---------- Available records ----------

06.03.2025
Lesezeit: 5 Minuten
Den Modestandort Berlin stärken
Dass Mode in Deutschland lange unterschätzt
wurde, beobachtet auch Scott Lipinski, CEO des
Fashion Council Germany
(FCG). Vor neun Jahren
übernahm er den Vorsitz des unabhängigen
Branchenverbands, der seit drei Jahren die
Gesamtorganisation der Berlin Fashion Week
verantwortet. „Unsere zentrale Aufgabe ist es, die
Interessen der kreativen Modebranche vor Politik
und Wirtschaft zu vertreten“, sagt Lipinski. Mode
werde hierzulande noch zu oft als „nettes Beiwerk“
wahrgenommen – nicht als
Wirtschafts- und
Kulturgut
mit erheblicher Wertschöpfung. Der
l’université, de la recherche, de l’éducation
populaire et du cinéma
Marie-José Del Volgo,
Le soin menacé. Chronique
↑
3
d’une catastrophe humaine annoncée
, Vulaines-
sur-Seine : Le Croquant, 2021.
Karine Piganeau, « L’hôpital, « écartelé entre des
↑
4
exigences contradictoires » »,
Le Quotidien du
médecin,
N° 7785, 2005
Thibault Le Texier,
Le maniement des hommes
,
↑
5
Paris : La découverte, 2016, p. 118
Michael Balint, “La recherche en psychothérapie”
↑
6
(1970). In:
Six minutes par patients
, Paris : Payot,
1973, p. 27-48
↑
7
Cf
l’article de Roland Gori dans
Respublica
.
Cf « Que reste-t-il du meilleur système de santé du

----------
---------- Available records ----------

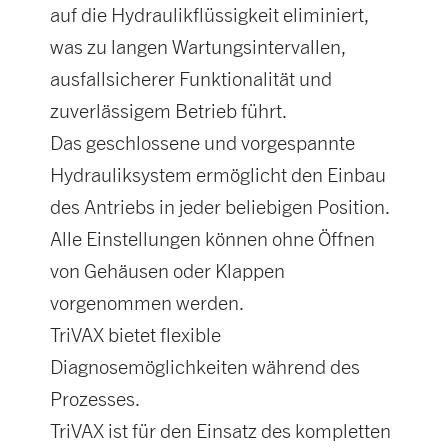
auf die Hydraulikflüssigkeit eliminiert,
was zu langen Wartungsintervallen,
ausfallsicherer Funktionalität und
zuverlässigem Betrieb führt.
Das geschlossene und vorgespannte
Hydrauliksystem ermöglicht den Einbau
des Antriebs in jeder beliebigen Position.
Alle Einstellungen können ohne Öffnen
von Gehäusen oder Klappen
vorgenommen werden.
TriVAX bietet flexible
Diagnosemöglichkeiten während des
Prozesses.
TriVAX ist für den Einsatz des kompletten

----------

Lines of the data above that include the string "recherche" must each be copied.

Finished task:
l’université, de la recherche, de l’éducation
Michael Balint, “La recherche en psychothérapie”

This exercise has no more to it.